Content starts
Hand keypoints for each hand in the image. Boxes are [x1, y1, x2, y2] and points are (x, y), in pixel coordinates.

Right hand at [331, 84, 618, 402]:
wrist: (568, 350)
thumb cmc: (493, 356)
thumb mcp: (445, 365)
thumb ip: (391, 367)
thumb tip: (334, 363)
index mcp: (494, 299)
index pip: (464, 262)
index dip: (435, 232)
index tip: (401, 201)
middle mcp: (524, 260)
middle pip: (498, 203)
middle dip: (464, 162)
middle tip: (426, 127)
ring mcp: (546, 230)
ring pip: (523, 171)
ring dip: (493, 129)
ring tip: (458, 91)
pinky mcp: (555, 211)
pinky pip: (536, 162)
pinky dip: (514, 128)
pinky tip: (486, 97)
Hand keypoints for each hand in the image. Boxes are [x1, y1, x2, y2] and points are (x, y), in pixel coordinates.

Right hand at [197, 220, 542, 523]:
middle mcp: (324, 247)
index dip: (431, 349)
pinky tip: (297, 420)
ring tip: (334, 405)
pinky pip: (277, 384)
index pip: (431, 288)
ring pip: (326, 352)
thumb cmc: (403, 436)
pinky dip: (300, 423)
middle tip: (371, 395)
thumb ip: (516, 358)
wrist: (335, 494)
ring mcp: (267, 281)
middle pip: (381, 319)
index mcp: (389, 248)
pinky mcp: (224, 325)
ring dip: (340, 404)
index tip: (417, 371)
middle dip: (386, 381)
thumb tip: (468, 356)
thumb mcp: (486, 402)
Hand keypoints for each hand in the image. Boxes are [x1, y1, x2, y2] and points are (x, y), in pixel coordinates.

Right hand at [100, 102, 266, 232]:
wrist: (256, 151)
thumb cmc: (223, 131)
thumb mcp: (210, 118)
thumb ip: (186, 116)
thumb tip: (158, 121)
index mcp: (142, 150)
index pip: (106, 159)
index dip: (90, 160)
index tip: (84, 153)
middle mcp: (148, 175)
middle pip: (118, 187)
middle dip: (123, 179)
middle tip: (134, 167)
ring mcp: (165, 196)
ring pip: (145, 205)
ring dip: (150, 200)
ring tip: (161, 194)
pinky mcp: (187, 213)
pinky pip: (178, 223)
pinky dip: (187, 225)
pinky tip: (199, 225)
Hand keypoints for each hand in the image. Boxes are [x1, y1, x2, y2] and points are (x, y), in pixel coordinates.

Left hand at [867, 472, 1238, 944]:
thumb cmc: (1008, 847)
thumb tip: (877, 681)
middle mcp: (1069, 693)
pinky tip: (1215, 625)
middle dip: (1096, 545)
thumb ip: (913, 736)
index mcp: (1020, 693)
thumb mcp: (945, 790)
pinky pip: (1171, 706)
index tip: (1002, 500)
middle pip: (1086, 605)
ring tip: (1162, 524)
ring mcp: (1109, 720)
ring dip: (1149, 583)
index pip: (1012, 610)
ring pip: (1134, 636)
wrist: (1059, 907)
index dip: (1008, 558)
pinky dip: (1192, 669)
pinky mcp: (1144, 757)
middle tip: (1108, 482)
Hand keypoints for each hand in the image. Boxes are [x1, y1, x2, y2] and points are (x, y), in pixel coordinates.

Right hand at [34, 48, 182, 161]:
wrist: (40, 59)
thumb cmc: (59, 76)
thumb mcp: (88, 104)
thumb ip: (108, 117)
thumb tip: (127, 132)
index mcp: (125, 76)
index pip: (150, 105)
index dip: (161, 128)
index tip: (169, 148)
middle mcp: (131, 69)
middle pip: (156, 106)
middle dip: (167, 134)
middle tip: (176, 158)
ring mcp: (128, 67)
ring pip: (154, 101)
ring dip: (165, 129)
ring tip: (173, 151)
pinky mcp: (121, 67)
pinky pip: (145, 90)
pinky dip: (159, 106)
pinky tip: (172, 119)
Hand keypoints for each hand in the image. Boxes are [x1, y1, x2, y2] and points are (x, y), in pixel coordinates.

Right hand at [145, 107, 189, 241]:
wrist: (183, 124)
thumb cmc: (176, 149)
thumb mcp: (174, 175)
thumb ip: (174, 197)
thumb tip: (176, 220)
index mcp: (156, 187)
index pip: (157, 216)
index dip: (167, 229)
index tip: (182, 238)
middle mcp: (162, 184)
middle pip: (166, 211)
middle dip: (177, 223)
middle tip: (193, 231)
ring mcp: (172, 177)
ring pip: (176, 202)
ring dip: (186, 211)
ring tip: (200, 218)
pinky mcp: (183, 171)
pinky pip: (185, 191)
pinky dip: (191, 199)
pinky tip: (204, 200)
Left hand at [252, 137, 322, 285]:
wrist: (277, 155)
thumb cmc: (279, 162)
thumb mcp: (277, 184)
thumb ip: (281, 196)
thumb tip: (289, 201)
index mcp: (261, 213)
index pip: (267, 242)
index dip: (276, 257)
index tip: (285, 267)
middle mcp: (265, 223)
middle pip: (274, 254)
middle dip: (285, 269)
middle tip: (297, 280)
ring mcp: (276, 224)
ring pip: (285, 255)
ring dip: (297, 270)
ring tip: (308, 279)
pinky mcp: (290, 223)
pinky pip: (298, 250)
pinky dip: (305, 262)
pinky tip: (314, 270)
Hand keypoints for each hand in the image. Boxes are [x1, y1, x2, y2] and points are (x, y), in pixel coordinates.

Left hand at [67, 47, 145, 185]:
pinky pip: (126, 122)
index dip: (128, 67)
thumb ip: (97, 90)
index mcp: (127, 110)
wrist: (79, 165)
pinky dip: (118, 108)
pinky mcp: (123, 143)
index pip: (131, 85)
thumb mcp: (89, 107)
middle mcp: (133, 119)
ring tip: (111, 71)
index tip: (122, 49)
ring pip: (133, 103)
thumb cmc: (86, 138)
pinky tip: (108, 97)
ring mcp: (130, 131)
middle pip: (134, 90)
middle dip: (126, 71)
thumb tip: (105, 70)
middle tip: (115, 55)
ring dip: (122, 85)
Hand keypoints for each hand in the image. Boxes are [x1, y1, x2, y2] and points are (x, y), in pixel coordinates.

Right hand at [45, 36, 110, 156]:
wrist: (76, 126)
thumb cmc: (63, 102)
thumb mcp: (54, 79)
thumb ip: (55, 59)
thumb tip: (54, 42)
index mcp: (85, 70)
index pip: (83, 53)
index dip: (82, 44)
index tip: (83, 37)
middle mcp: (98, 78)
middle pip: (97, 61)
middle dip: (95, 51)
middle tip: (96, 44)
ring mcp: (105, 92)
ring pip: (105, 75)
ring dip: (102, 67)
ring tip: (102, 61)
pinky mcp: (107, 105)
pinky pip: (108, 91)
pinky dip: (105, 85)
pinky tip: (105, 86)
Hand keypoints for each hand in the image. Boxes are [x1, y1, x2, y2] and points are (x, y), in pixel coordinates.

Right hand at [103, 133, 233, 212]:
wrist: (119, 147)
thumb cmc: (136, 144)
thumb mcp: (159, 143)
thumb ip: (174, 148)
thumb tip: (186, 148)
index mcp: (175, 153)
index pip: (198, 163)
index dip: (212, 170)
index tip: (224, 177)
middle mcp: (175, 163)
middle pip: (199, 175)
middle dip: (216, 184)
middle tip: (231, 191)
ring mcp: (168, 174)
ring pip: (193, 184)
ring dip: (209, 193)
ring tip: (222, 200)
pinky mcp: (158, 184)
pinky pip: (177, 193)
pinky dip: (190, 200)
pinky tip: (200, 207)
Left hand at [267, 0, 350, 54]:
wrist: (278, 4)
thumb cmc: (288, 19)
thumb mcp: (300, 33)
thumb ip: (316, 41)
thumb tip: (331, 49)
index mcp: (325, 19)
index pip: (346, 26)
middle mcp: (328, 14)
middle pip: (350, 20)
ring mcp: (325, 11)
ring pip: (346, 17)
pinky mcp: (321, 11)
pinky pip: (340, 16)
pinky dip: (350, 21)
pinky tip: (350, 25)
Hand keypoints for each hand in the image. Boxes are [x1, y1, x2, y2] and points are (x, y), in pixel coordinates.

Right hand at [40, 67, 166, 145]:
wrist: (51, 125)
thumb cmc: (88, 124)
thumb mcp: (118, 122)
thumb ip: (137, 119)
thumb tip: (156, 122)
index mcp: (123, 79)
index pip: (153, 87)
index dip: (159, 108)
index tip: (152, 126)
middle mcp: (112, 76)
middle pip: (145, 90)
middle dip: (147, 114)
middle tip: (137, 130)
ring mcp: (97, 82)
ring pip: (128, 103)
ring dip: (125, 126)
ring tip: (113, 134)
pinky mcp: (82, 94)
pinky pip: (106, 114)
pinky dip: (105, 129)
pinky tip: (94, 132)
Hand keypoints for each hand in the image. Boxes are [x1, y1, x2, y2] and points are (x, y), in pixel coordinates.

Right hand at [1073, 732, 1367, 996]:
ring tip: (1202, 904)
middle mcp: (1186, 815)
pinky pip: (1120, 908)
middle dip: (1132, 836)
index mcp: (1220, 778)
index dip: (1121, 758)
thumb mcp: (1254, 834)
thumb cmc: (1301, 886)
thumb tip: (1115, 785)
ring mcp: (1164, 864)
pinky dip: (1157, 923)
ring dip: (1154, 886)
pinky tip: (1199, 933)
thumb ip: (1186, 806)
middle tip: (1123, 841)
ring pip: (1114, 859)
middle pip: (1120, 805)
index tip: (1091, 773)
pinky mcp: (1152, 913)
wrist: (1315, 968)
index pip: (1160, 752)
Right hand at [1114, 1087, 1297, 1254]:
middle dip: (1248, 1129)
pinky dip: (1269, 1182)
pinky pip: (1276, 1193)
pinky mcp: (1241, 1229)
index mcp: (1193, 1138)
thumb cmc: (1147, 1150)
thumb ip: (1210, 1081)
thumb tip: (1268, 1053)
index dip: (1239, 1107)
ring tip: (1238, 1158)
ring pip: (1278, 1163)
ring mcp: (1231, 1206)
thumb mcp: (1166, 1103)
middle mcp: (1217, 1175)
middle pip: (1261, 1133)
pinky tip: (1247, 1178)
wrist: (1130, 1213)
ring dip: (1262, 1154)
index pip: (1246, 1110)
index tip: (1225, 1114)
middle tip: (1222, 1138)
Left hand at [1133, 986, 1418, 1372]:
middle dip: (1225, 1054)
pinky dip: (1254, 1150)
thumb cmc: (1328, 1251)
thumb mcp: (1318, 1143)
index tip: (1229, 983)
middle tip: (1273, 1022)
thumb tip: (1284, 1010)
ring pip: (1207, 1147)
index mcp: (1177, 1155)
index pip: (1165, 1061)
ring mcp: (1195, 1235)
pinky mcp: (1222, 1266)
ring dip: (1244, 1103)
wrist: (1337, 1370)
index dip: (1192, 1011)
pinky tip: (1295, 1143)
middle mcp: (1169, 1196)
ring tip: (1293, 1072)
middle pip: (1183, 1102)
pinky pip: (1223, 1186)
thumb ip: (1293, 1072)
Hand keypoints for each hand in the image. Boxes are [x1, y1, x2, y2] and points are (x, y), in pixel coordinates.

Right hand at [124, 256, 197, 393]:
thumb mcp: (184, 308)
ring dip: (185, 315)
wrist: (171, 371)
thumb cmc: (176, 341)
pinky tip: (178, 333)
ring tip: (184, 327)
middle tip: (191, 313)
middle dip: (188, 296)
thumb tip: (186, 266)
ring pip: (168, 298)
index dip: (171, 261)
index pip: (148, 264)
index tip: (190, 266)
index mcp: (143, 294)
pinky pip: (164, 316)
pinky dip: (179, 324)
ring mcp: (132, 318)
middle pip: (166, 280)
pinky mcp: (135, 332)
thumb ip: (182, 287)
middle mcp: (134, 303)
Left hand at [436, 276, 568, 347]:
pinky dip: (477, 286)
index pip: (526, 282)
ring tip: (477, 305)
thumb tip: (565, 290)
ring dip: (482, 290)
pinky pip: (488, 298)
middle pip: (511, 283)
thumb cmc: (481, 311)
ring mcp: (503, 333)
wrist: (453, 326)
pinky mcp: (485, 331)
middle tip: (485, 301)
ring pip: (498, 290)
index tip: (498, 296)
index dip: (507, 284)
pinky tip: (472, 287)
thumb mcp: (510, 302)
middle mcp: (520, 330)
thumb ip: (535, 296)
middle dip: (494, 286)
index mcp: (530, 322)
Content ends
◆ Aim of the task
Send back exactly the lines of the listing above starting at the one with "middle dip: (386, 381)" and ending at the one with "middle tip: (1108, 482)", inclusive, and no others.

◆ Exercise output
middle dip: (386, 381)
thumb tip: (468, 356)
thumb mcp: (486, 402)
Hand keypoints for each hand in the image. Boxes are [x1, y1, x2, y2] and points are (x, y), in pixel coordinates.

Right hand at [100, 102, 266, 232]:
wrist: (256, 151)
thumb cmc: (223, 131)
thumb mcp: (210, 118)
thumb ip: (186, 116)
thumb tip: (158, 121)
index mcp: (142, 150)
index pip: (106, 159)
index dip: (90, 160)
index tip: (84, 153)
middle mcp: (148, 175)
middle pip: (118, 187)
middle dip: (123, 179)
middle tip: (134, 167)
ring mcp: (165, 196)
ring pip: (145, 205)
ring dip: (150, 200)
ring tip: (161, 194)
pinky mcp: (187, 213)
pinky pip: (178, 223)
pinky dip: (187, 225)
pinky tip: (199, 225)
Hand keypoints for each hand in the image. Boxes are [x1, y1, x2, y2] and points are (x, y), in pixel coordinates.

Left hand at [867, 472, 1238, 944]:
thumb cmc: (1008, 847)
thumb tip: (877, 681)
middle mcp: (1069, 693)
pinky tip: (1215, 625)
middle dip: (1096, 545)
thumb ip: (913, 736)
index mcp: (1020, 693)
thumb mcp: (945, 790)
pinky pip: (1171, 706)
index tip: (1002, 500)
middle pip: (1086, 605)
ring tip: (1162, 524)
ring mcp: (1109, 720)
ring dip: (1149, 583)
index pip: (1012, 610)
ring pip: (1134, 636)
wrist: (1059, 907)
index dip: (1008, 558)
pinky dip: (1192, 669)
pinky mcp: (1144, 757)
middle tip: (1108, 482)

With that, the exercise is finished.